We recall that the fiscal guidance for 2023 included in the Council
recommendation of 12 July 2022 differentiated between those Member
States with high and low/medium debt levels, depending on their fiscal
and economic situation. Member States with high debt levels should
pursue a prudent fiscal policy, in particular by limiting nationally
financed primary current expenditure growth. Low/medium debt Member
States should aim at a neutral fiscal policy stance. According to the
Commission assessment, most high debt Member States’ draft budgetary
plans are in line with the fiscal guidance contained in the Council
recommendation, the plan of Belgium is only partly in line, and the plan
of Portugal risks being only partly in line with the Council
recommendation, although we recognise the progress made on deficit and
debt-reduction in Portugal. According to the Commission assessment,
among the low/medium debt Member States, the draft budgetary plans of
Austria, Lithuania, Germany, Estonia, Luxembourg, the Netherlands,
Slovenia and Slovakia are only partly in line with the Council
recommendation. The Eurogroup invites the Member States to take the
necessary measures within the national budgetary process to ensure that
the 2023 budget is consistent with the Council recommendations, taking
into account economic circumstances. As the information on the energy
support measures is a key driver of this year’s assessment, we welcome
the Commission’s intention to closely monitor developments and provide
an update to inform our upcoming discussions.

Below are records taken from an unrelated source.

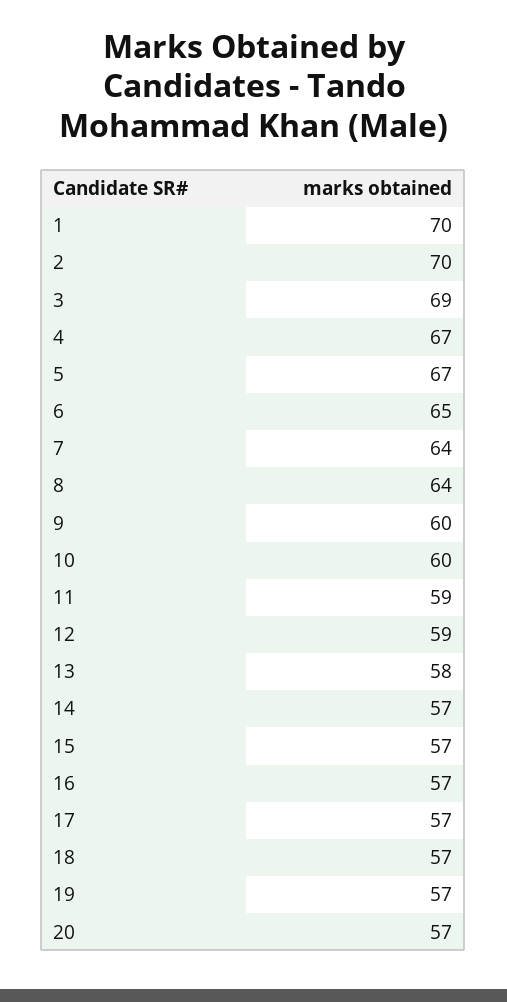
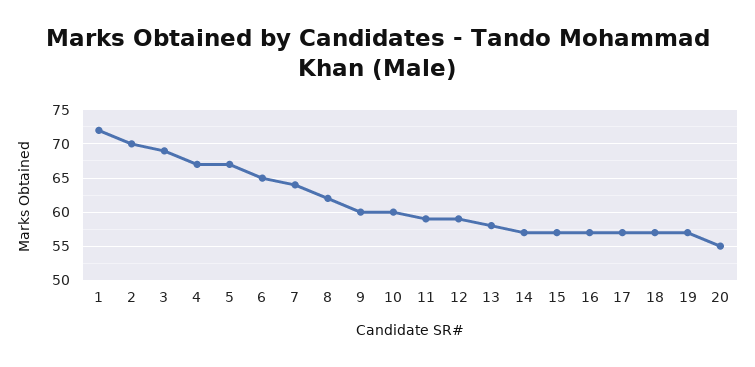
1: 70 -> 72
8: 64 -> 62
20: 57 -> 55

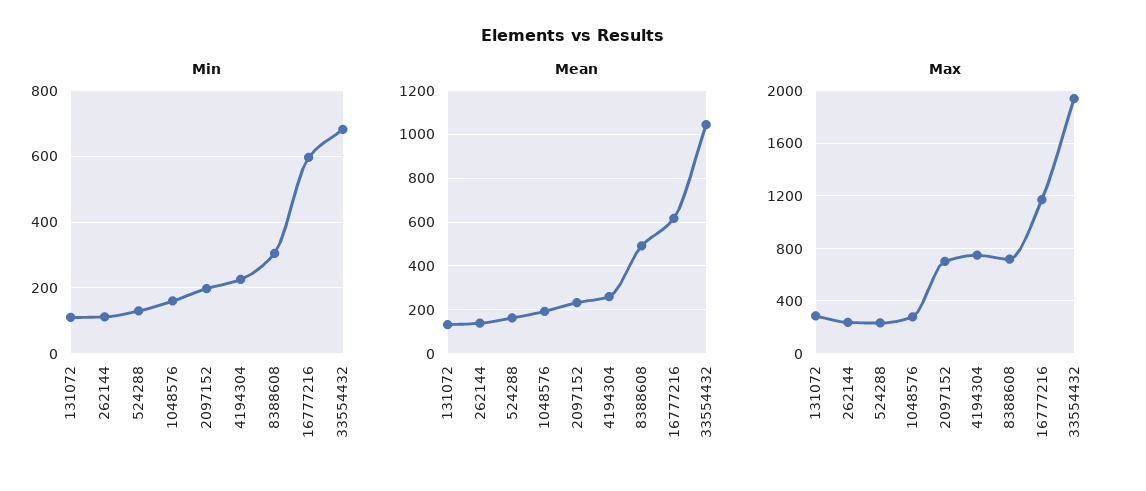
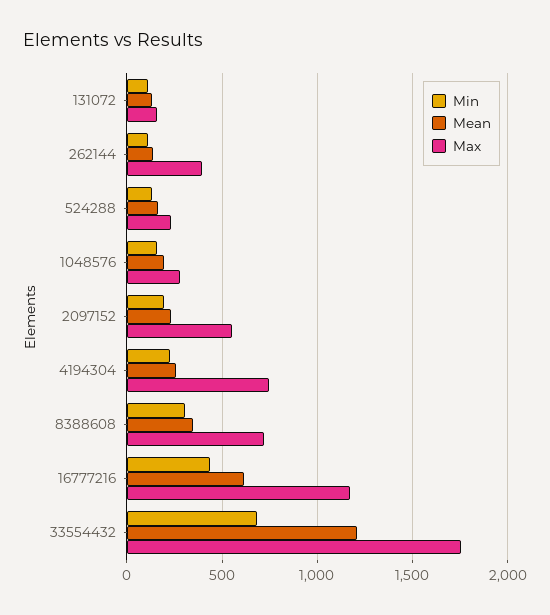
Min, 16777216: 600 -> 450
Mean, 8388608: 500 -> 350
Mean, 33554432: 1050 -> 1200
Max, 131072: 300 -> 150
Max, 262144: 250 -> 400
Max, 2097152: 700 -> 550
Max, 33554432: 1950 -> 1750

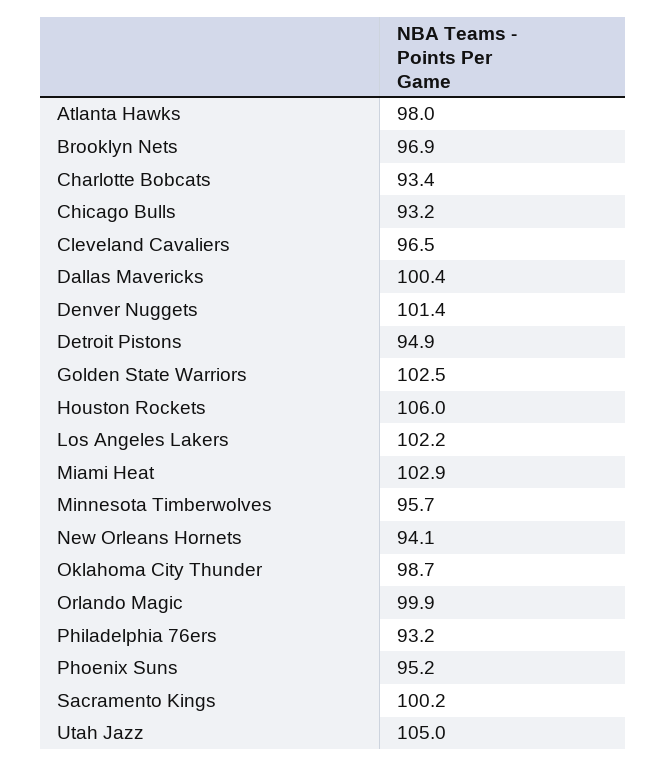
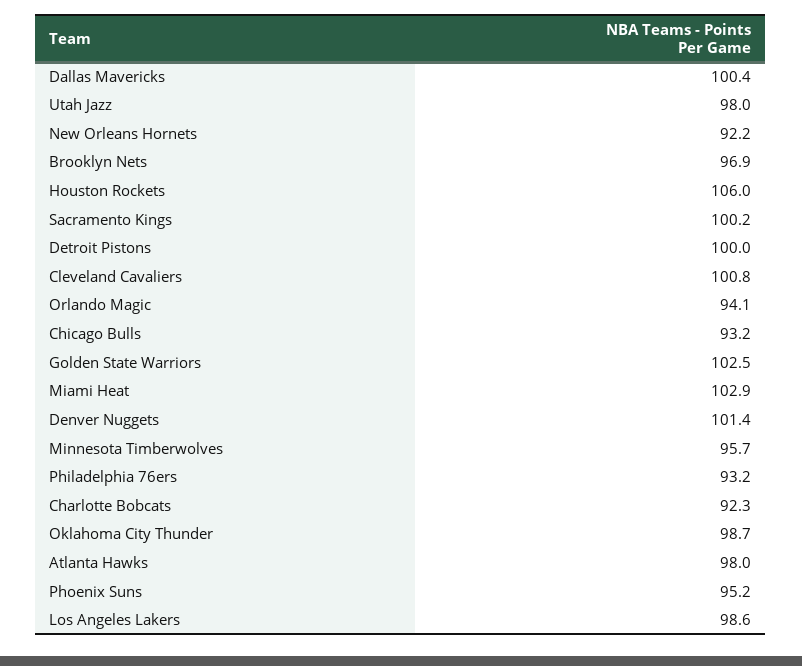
Charlotte Bobcats: 93.4 -> 92.3
Cleveland Cavaliers: 96.5 -> 100.8
Detroit Pistons: 94.9 -> 100
Los Angeles Lakers: 102.2 -> 98.6
New Orleans Hornets: 94.1 -> 92.2
Orlando Magic: 99.9 -> 94.1
Utah Jazz: 105 -> 98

We welcome that public investment expenditure has been on an upward
trend in the large majority of Member States, helped in part by the
Recovery and Resilience Facility and we recognise the need to further
expand investment expenditure in 2023 and beyond, especially to support
the green and digital transition, as well as energy security, including
through RePowerEU, once adopted. Moreover, we acknowledge that there is a
need to accelerate fiscal-structural reforms which would strengthen
potential growth, competitiveness and debt sustainability.